To define current US practice patterns for the surgical treatment of small renal masses.


Patients with localized or regional kidney cancer were identified from the US Surveillance, Epidemiology and End Results (SEER) registry for 1988-2001. Those with a primary tumor ≤7 cm in size, who underwent surgery as their first-line treatment, were included. Demographic and clinical information were obtained for each patient, including race, age, gender, marital status, year of diagnosis, SEER site, and tumor laterality, grade, and histology. Tumor size was categorized as <2 cm, 2-4 cm, or >4-7 cm.

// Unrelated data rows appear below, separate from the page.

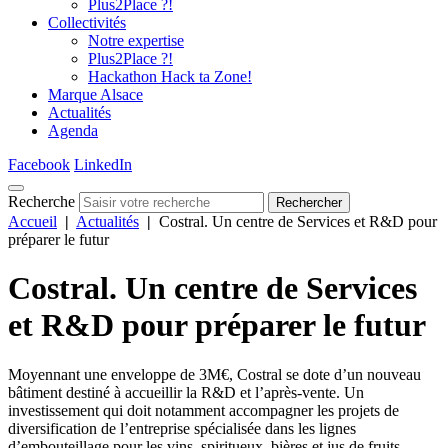
Plus2Place ?!
Collectivités
Notre expertise
Plus2Place ?!
Hackathon Hack ta Zone!
Marque Alsace
Actualités
Agenda
Facebook
LinkedIn
Recherche
Rechercher
Accueil
|
Actualités
|
Costral. Un centre de Services et R&D pour
préparer le futur
Costral. Un centre de Services
et R&D pour préparer le futur
Moyennant une enveloppe de 3M€, Costral se dote d’un nouveau
bâtiment destiné à accueillir la R&D et l’après-vente. Un
investissement qui doit notamment accompagner les projets de
diversification de l’entreprise spécialisée dans les lignes
d’embouteillage pour les vins, spiritueux, bières et jus de fruits.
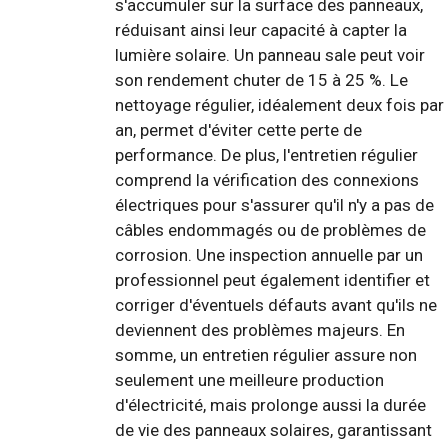
s'accumuler sur la surface des panneaux,
réduisant ainsi leur capacité à capter la
lumière solaire. Un panneau sale peut voir
son rendement chuter de 15 à 25 %. Le
nettoyage régulier, idéalement deux fois par
an, permet d'éviter cette perte de
performance. De plus, l'entretien régulier
comprend la vérification des connexions
électriques pour s'assurer qu'il n'y a pas de
câbles endommagés ou de problèmes de
corrosion. Une inspection annuelle par un
professionnel peut également identifier et
corriger d'éventuels défauts avant qu'ils ne
deviennent des problèmes majeurs. En
somme, un entretien régulier assure non
seulement une meilleure production
d'électricité, mais prolonge aussi la durée
de vie des panneaux solaires, garantissant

The proportion of patients treated with NSS (including local excision, wedge or segmental resection, and cryosurgery, laser therapy, and thermal ablation) versus radical nephrectomy (with or without lymph-node dissection) was calculated.


Independent associations between patient and tumor characteristics and the use of NSS were investigated. The impact of patient-specific and cancer-specific factors on all-cause mortality was also examined.


Of 14,647 eligible patients, 1,401 (9.6%) were treated with NSS. The remaining 13,246 (90.4%) underwent radical nephrectomy. The use of NSS increased over the study years, from 4.6% of patients in 1988-1989, to 17.6% of patients in 2000-2001 (P<0.001). A similar increase was observed in tumors <2 cm in size (from 14% to 42%, P<0.001) and tumors 2-4 cm in size (from 5% to 20%, P<0.001), but the proportion of tumors >4-7 cm in size treated with NSS remained ≤6% over the study period. Factors independently associated with the use of NSS were a younger patient age, smaller tumor size, and a more recent year of diagnosis (all P<0.05). Tumors <2 cm and 2-4 cm in size were 9.6 times and 3.8 times, respectively, more likely to be treated with NSS than were tumors >4-7 cm in size. The use of NSS rather than radical nephrectomy did not affect all-cause mortality (hazard ratio 0.9, 95% 0.8-1.1).


The use of NSS for small renal masses increased between 1988 and 2001, but remained relatively low. Given the documented benefits of renal preservation, these findings could indicate a quality-of-care concern that warrants further investigation.